=== Section Start ===

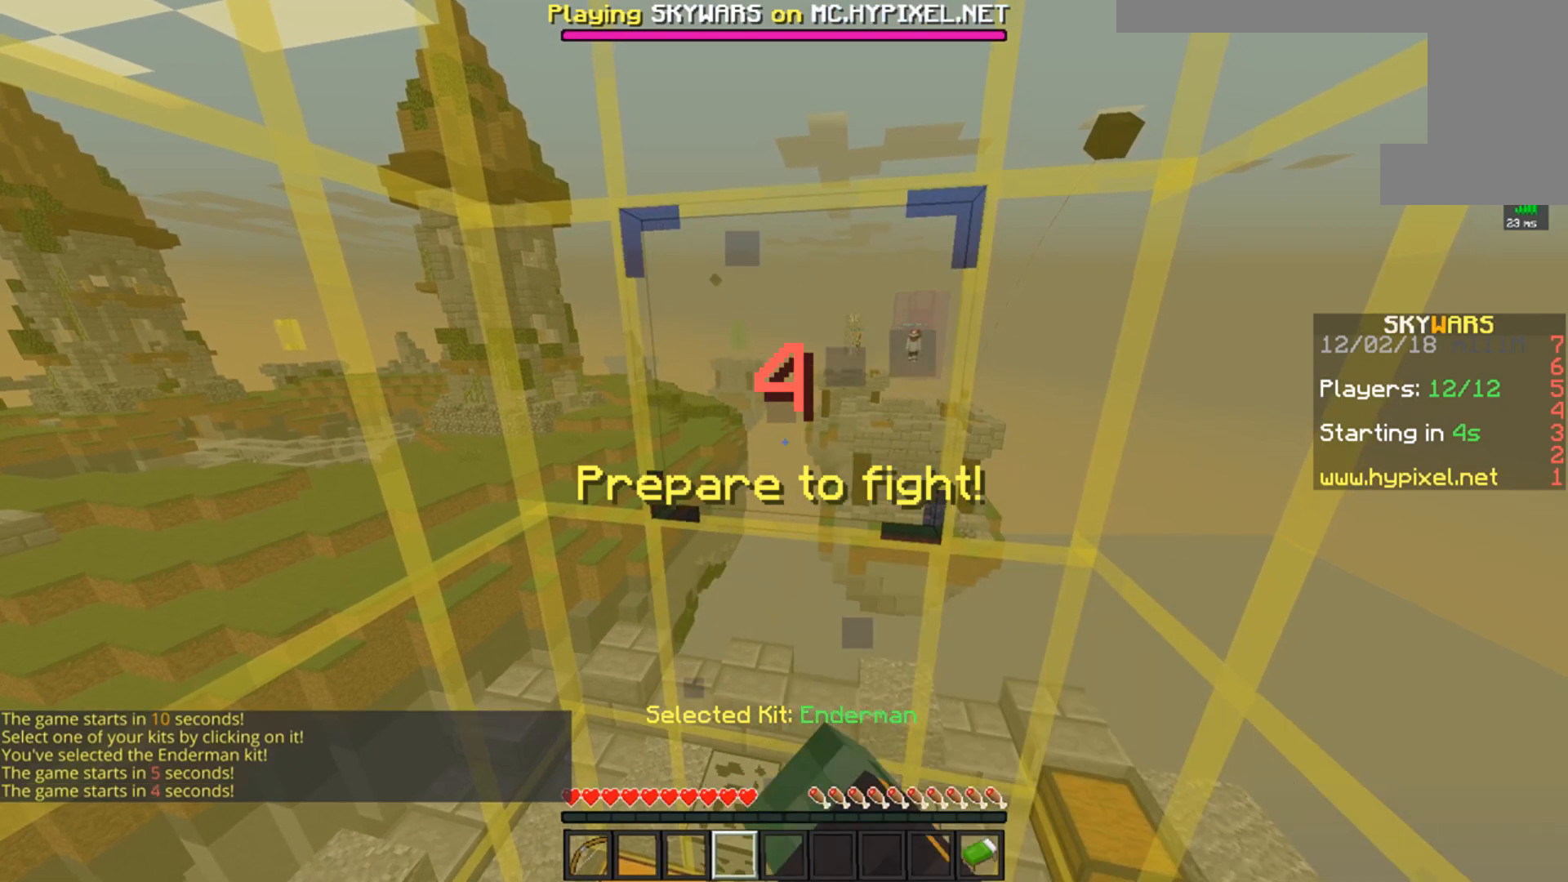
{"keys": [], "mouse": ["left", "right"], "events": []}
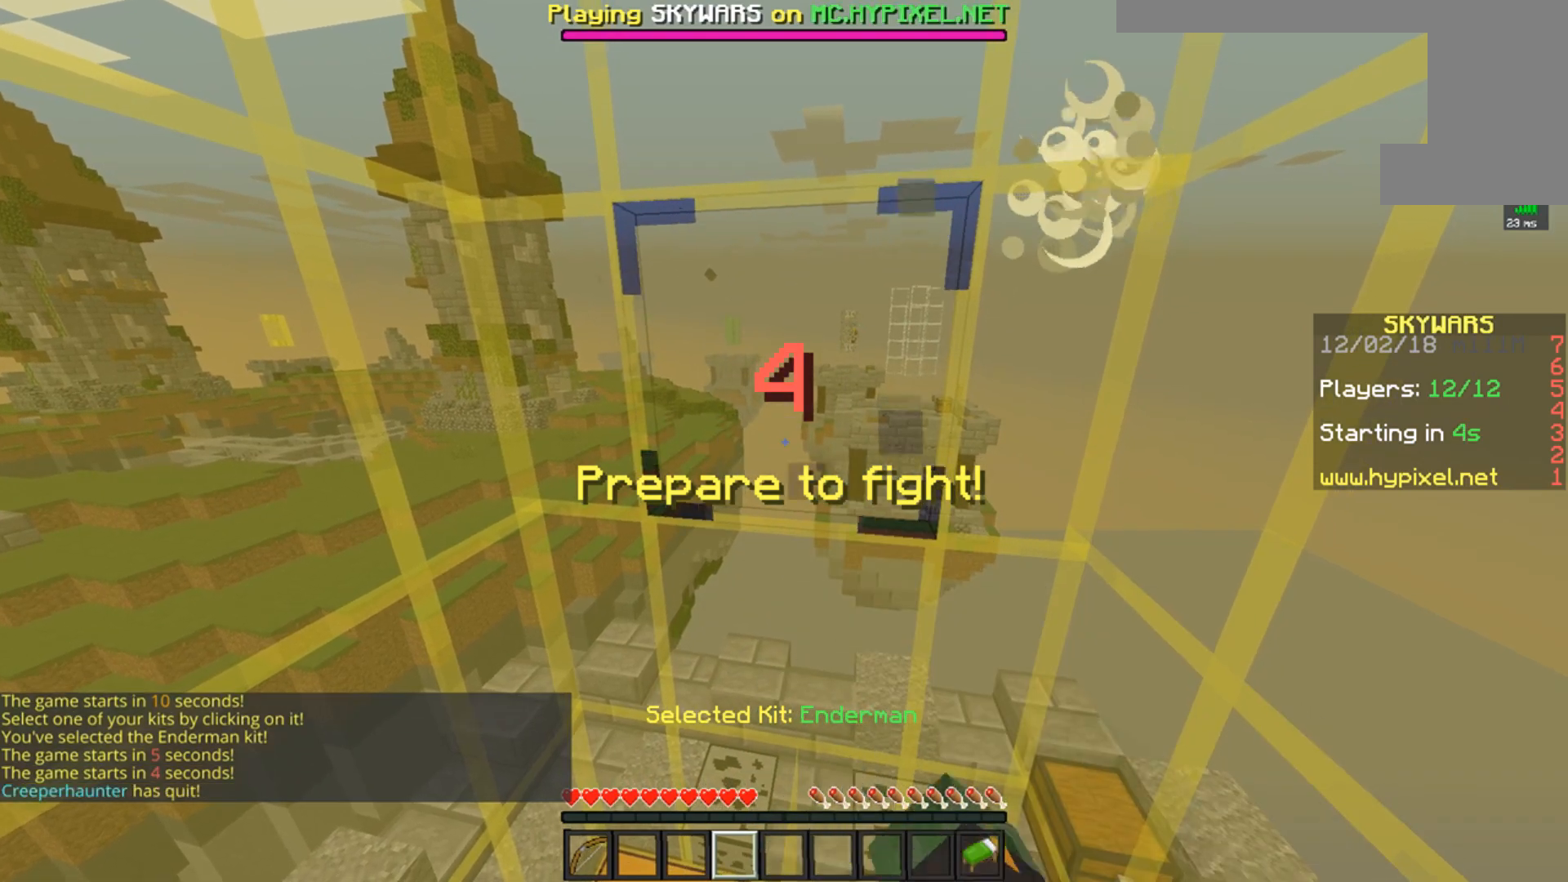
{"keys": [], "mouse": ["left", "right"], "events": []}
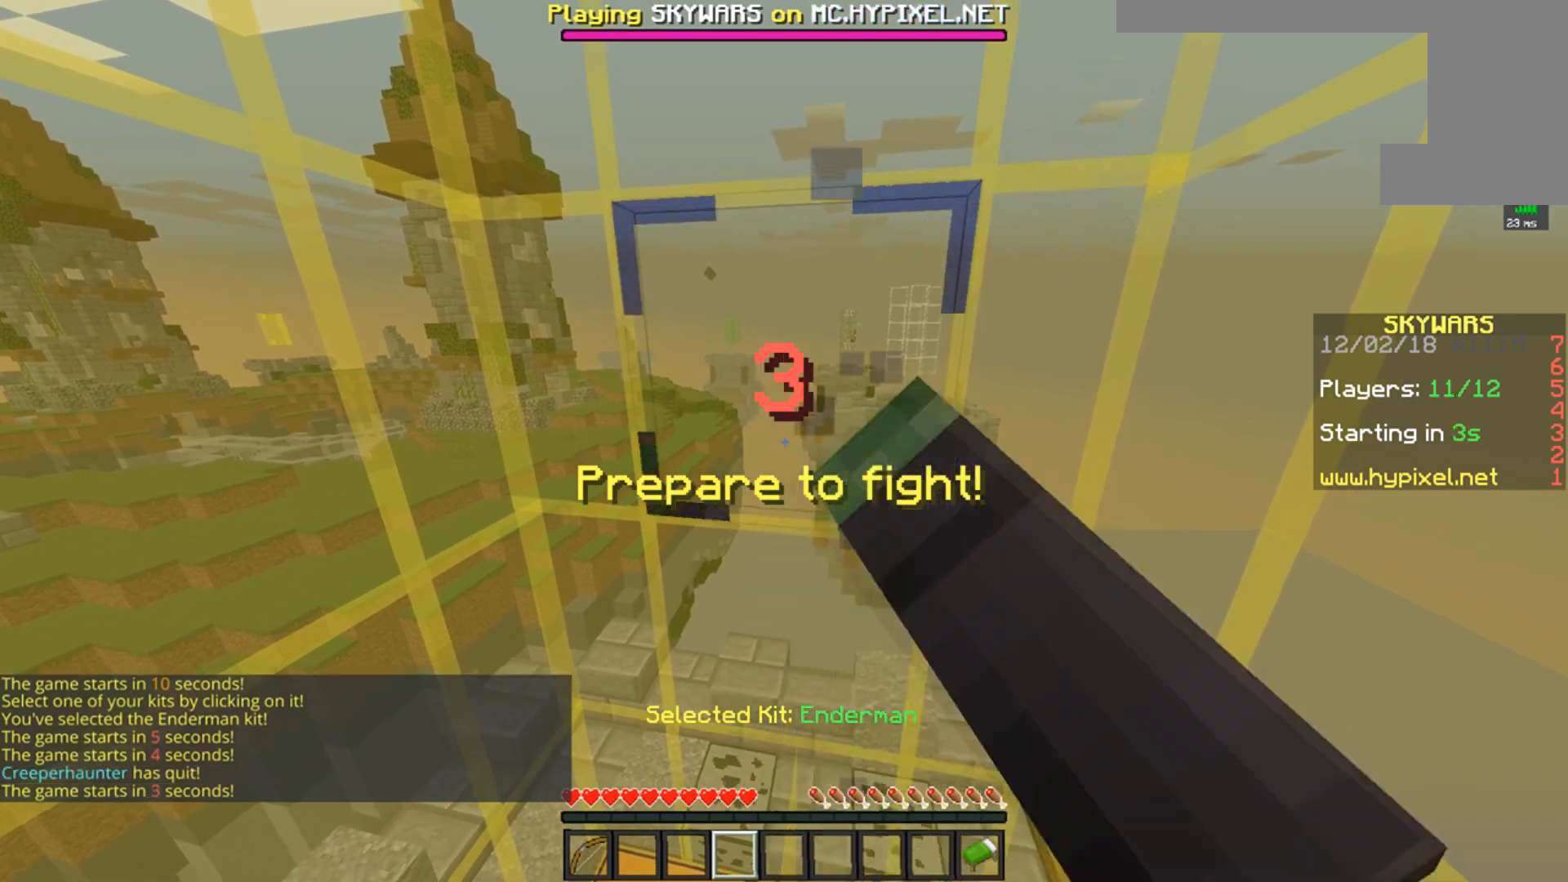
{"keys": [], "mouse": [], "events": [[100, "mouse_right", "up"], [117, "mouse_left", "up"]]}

=== Section End ===

YOUR GOAL: Could you write out every line above exactly as it stands, with no images?

EXERCISE OUTPUT:
{"keys": [], "mouse": ["left", "right"], "events": []}
{"keys": [], "mouse": ["left", "right"], "events": []}
{"keys": [], "mouse": [], "events": [[100, "mouse_right", "up"], [117, "mouse_left", "up"]]}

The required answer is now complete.